攻撃面での成果を評価できる「パッキングポイント」という指標
庄司氏が「ポゼッションをメインにしていなくても、ボールを持ったときにどうするかということは本大会を戦う上で必要なことです」と語るように、相手の守備ブロックを崩すときにどうするかは日本の課題になりそうだ。ただ、ボールを持っているだけでフィニッシュまで持ち込めない状況でボールを失えば、カウンターから失点してしまいかねない。ボールを持ったときに、より実効的な攻めができているかが重要になる。
ボールポゼッション率は相手の守備を崩せているかに関してそれほど直接的な意味をもたないが、攻撃面での成果、プレー内容を評価できる値はないのだろうか。
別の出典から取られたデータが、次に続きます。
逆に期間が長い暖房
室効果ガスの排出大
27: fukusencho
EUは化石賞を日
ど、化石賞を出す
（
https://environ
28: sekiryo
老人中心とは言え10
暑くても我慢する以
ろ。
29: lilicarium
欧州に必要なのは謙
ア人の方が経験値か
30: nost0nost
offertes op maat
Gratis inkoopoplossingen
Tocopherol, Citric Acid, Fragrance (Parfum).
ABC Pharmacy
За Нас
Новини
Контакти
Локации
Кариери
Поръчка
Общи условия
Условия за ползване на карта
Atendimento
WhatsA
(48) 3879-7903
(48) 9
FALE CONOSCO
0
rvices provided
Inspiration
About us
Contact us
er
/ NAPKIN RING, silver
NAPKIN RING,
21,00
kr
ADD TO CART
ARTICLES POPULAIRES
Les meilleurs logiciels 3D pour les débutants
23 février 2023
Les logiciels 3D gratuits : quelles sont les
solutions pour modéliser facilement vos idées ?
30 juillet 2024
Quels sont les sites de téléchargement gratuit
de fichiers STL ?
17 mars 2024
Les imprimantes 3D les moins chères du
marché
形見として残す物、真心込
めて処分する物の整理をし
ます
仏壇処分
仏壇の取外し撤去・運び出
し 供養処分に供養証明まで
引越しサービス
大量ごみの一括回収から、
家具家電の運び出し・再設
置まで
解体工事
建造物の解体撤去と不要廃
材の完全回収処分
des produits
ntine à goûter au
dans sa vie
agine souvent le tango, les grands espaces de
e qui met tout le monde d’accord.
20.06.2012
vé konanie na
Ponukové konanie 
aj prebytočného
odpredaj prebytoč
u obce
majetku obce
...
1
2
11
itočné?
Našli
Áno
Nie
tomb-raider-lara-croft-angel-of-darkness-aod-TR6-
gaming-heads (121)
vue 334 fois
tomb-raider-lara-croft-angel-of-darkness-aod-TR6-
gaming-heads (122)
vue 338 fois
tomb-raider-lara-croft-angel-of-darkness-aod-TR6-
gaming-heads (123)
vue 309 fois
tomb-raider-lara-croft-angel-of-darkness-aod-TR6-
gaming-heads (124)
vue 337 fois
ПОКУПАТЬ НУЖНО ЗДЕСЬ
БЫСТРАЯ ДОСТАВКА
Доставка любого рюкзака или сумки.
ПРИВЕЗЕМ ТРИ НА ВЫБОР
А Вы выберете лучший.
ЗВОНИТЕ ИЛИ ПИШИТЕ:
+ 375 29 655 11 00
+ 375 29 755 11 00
庄司氏によれば、相手の守備を崩すという意味でより有意義な指標として「パッキングポイント」という考え方がドイツで考案されているという。
「ボールポゼッション率では、実際に相手を崩せているかがわかりません。それを踏まえて考案されたのが『パッキングポイント』というものです。これは、1本のパスで何人の相手選手を飛ばすことができたか、を計る指標です。
図2にあるように、たとえば選手Aが選手Bにパスを通して、Bが前を向けたとします。このパスでは6人の相手選手を通過しているので、6ポイントが入ります。Bが前を向けなかった場合は、貢献度が下がるのでポイントは80%減らされて20%分のポイントが入ります。このケースでBが前を向けなければ、6×0.2で1.2ポイントが入るということですね。
これは出し手と受け手の両方にポイントが入ることになっています。つまりパス出しがうまいだけでなく、パス受けがうまい選手も評価されるわけです。手元にEURO2016におけるチームごとの『パッキングポイント』をまとめたデータがあるのですが、GS1位突破を果たした6チームが全24チームのトップ6を独占していました。現代サッカーにおいては、かなり有意義な指標と言えると思いますね」
日本代表は9日からE-1選手権に臨む。庄司氏はこの大会の注目ポイントについて、「ハリルホジッチ監督がまず落とし込もうとしているゲームコンセプトに適応できるかということに加えて、ボールを持ったときに『パッキングポイント』のような考え方でどれくらい貢献ができるかというところも見どころになりそうですね」と語った。北朝鮮、中国、韓国という東アジアの3チームを相手に、日本はどのような戦いぶりを見せるだろうか。